> **Saved entries**

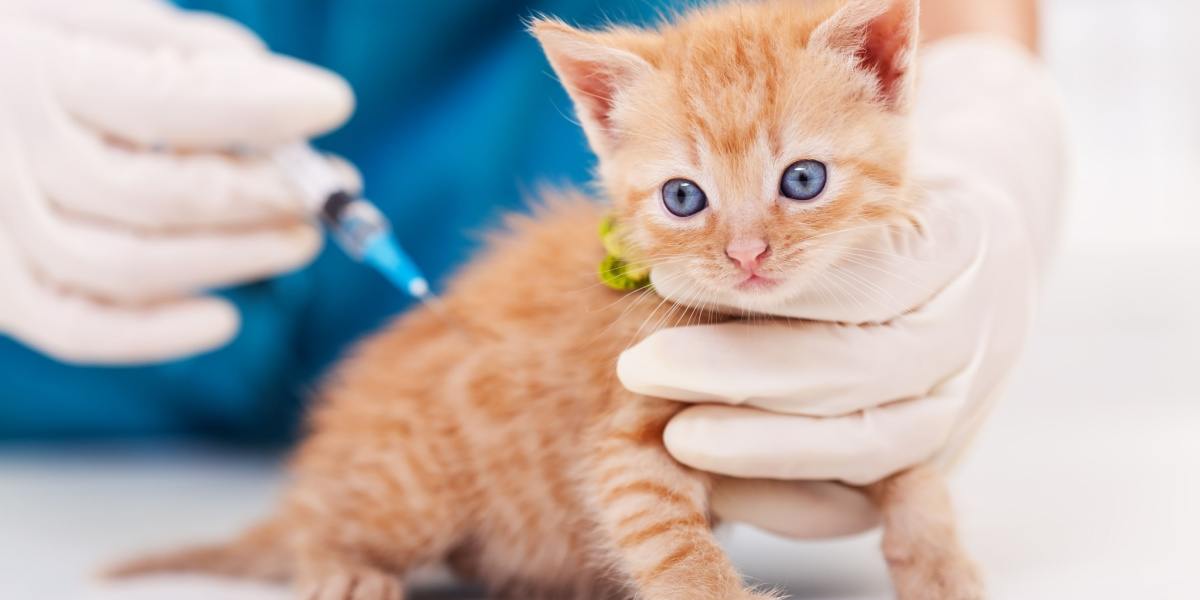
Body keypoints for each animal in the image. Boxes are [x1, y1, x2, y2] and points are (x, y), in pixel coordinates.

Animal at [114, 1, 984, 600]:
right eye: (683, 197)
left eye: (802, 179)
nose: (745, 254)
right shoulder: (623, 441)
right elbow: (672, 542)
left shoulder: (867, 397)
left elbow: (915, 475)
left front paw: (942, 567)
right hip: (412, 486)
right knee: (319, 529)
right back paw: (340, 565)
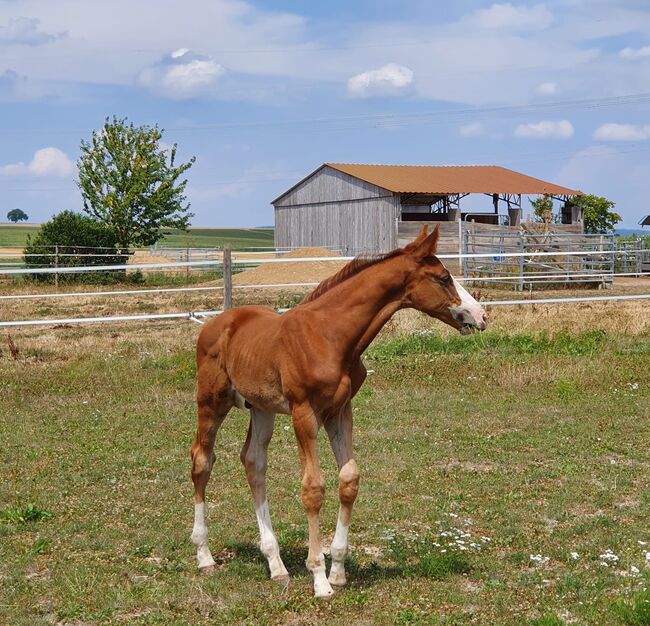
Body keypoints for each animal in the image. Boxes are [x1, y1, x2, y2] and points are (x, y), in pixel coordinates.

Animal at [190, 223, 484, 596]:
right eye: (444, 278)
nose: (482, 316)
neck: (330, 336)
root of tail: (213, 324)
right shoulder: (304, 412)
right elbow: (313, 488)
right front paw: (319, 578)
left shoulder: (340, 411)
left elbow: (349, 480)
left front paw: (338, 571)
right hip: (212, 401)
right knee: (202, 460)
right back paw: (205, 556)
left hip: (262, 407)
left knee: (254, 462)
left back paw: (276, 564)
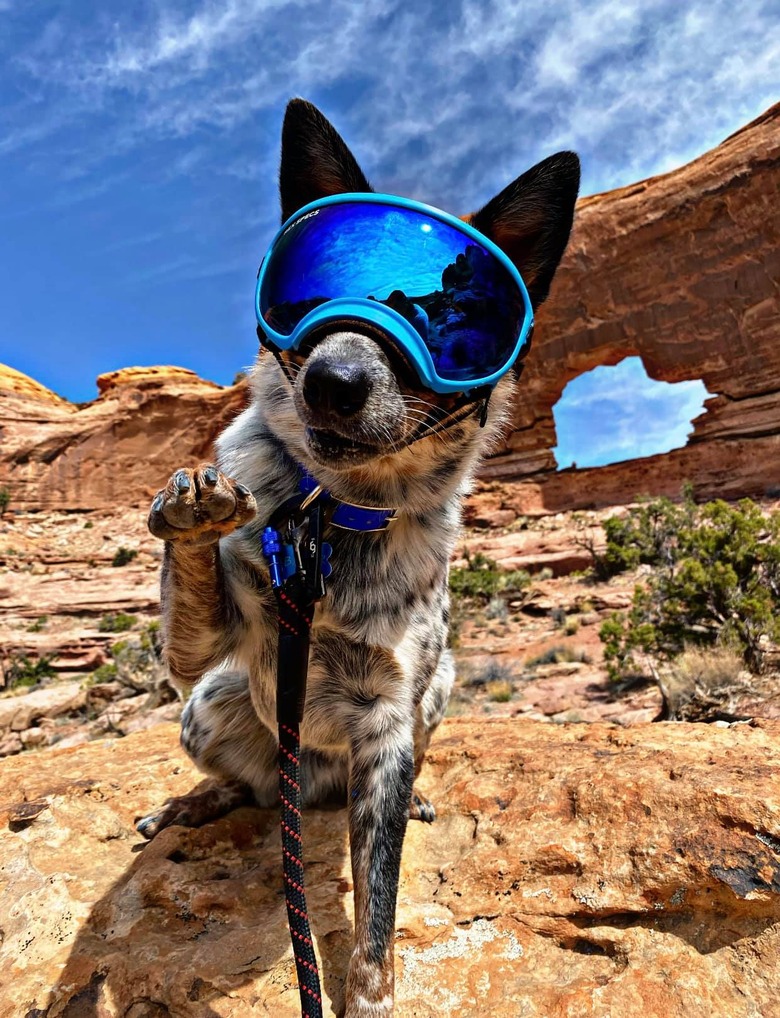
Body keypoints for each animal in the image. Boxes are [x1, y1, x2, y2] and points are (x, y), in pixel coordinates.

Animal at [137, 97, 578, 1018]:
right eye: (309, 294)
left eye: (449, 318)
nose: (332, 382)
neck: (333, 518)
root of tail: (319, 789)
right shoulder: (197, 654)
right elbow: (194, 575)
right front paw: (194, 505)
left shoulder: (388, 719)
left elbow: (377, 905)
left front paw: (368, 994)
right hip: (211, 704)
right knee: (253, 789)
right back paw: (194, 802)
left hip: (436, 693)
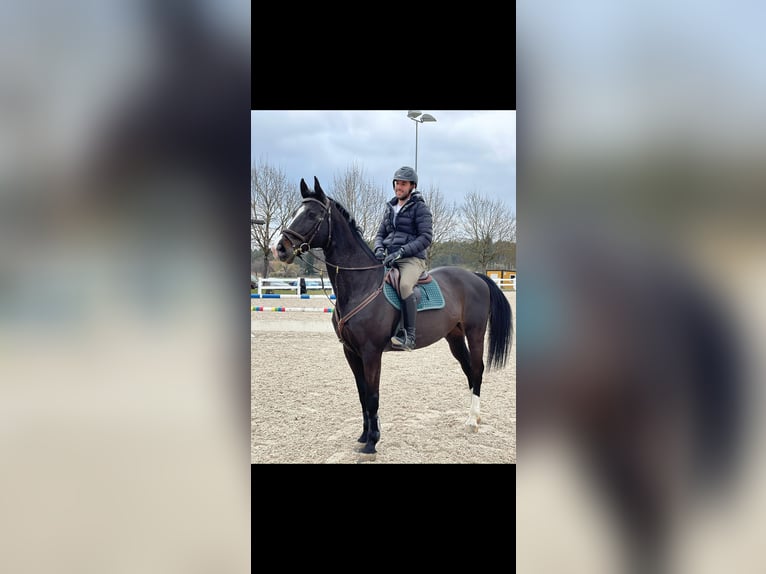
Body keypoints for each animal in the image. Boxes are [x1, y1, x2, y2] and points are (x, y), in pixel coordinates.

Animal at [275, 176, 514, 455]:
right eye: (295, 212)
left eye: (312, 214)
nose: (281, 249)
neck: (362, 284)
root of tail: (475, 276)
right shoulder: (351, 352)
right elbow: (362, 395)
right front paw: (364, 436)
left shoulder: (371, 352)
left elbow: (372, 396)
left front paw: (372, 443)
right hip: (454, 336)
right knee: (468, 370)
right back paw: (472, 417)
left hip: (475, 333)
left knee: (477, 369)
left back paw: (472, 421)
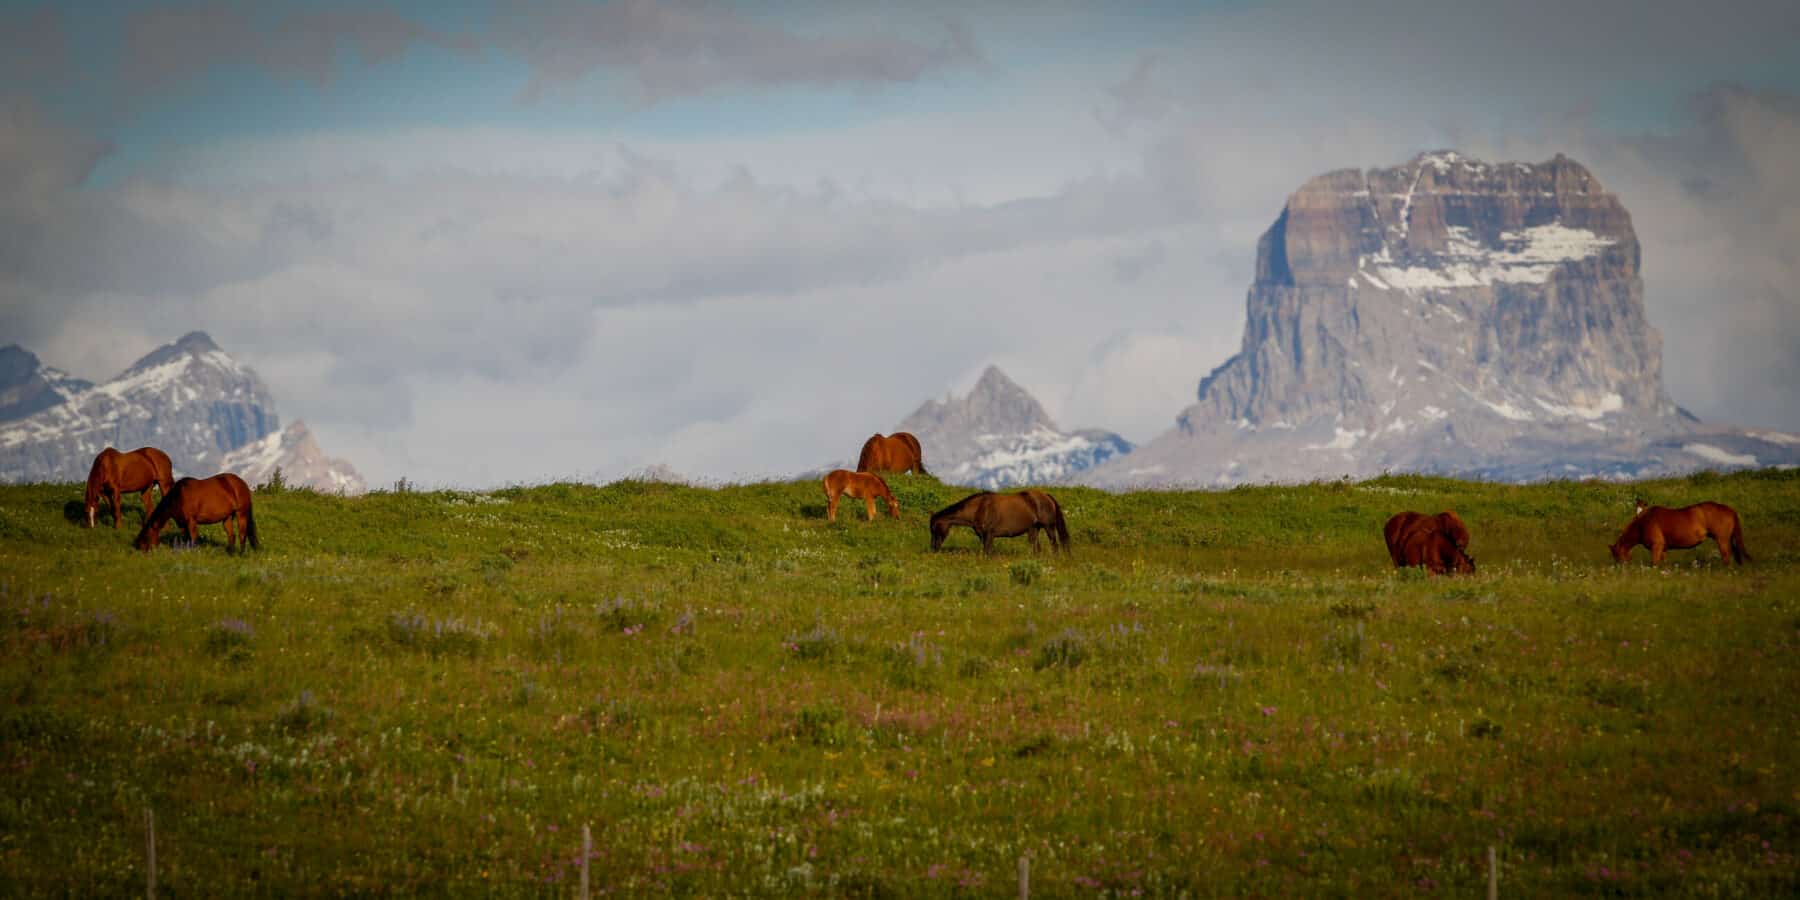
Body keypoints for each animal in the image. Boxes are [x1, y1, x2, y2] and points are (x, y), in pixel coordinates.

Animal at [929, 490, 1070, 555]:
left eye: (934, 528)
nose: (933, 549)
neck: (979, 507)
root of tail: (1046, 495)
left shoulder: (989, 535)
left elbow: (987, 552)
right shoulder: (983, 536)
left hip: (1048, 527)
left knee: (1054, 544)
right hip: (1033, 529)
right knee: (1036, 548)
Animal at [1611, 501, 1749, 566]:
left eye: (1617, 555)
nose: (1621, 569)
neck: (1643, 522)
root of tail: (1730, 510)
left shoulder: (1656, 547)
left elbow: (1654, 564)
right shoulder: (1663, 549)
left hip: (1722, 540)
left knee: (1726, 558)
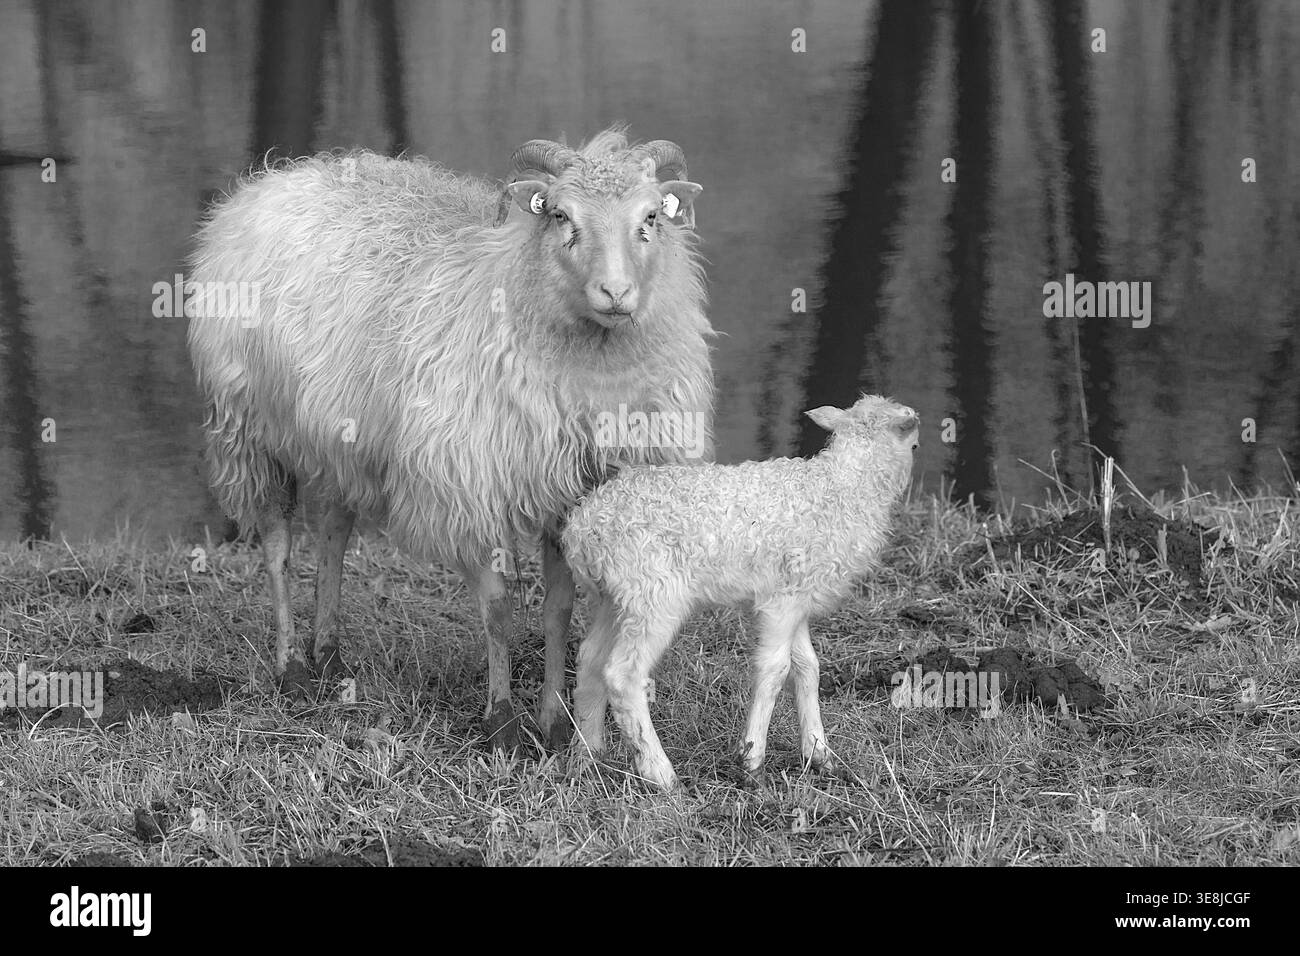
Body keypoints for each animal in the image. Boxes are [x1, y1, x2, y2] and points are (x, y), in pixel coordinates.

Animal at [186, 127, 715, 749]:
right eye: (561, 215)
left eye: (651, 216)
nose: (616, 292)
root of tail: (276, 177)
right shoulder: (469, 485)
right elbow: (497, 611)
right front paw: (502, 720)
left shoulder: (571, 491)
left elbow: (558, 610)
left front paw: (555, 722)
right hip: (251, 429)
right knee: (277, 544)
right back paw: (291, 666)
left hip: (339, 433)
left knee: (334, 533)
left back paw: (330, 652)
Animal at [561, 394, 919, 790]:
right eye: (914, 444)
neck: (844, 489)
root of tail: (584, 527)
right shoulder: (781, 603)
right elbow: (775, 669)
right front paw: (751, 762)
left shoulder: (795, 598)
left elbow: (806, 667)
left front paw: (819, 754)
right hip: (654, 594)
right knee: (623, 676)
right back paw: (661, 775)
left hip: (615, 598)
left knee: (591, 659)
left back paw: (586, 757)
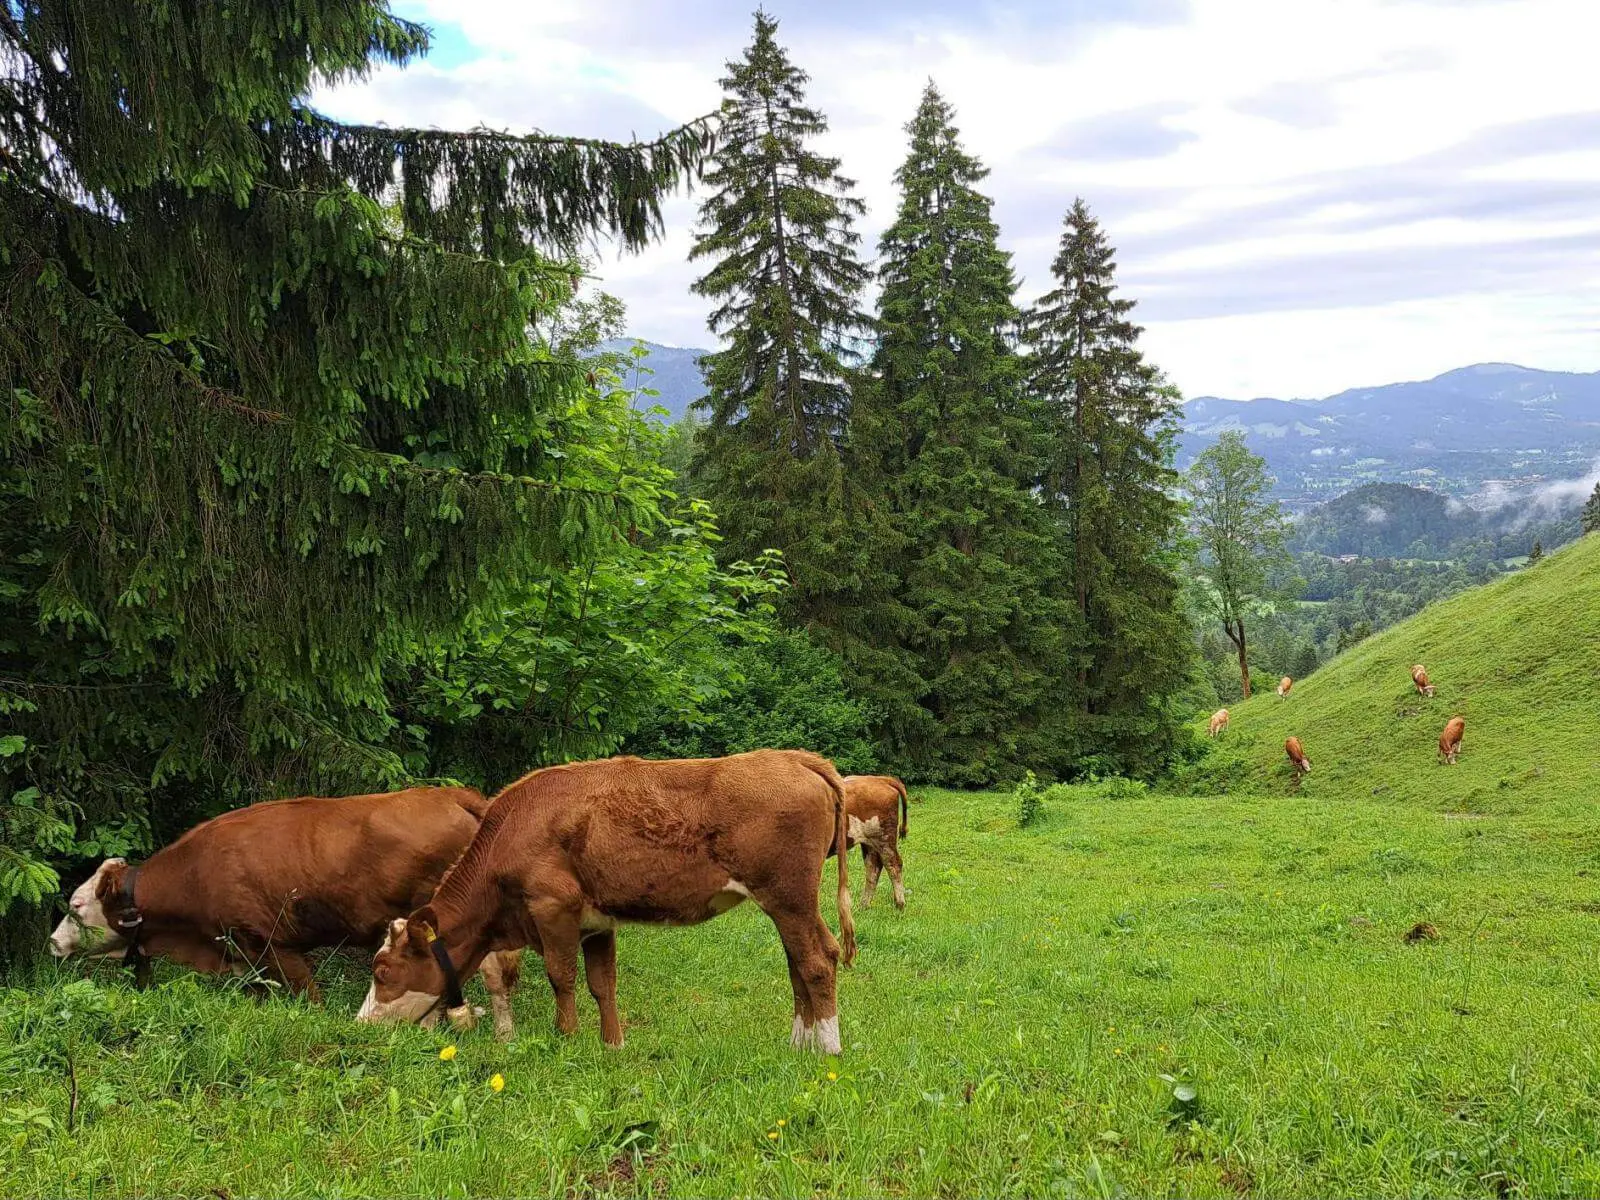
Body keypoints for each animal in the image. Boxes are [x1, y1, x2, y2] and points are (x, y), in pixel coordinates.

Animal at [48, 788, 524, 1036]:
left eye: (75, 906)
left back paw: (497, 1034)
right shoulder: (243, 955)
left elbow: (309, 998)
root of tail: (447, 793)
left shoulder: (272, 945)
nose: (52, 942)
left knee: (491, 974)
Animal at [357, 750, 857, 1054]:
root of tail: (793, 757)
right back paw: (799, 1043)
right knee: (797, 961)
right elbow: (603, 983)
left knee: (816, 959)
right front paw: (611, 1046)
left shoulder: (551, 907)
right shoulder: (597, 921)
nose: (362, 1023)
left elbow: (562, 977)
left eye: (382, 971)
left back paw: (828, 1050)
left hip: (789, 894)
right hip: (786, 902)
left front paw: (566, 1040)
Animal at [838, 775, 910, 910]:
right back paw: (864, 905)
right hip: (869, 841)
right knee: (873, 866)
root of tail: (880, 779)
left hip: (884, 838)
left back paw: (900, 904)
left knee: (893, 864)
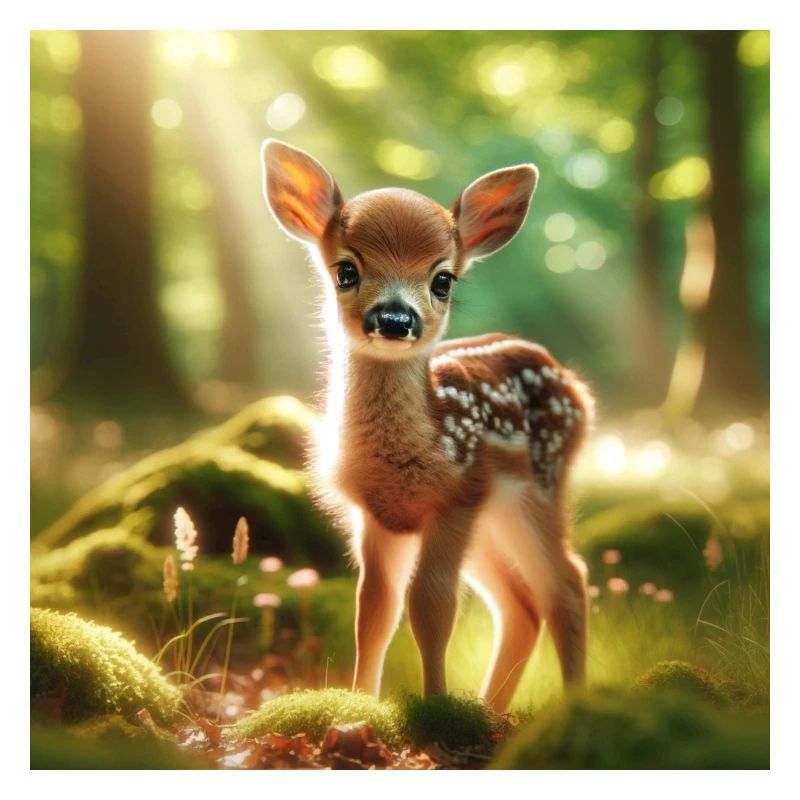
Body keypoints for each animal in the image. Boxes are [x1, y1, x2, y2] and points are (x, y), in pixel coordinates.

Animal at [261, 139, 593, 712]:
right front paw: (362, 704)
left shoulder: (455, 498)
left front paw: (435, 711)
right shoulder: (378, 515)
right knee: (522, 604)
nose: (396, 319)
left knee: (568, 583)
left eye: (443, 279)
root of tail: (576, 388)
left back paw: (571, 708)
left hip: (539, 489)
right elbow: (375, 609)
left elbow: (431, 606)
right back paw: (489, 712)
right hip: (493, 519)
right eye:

> **Task instructions**
State the number of lines above that contain "nose". Write nothing besides it.

> **Finished task**
10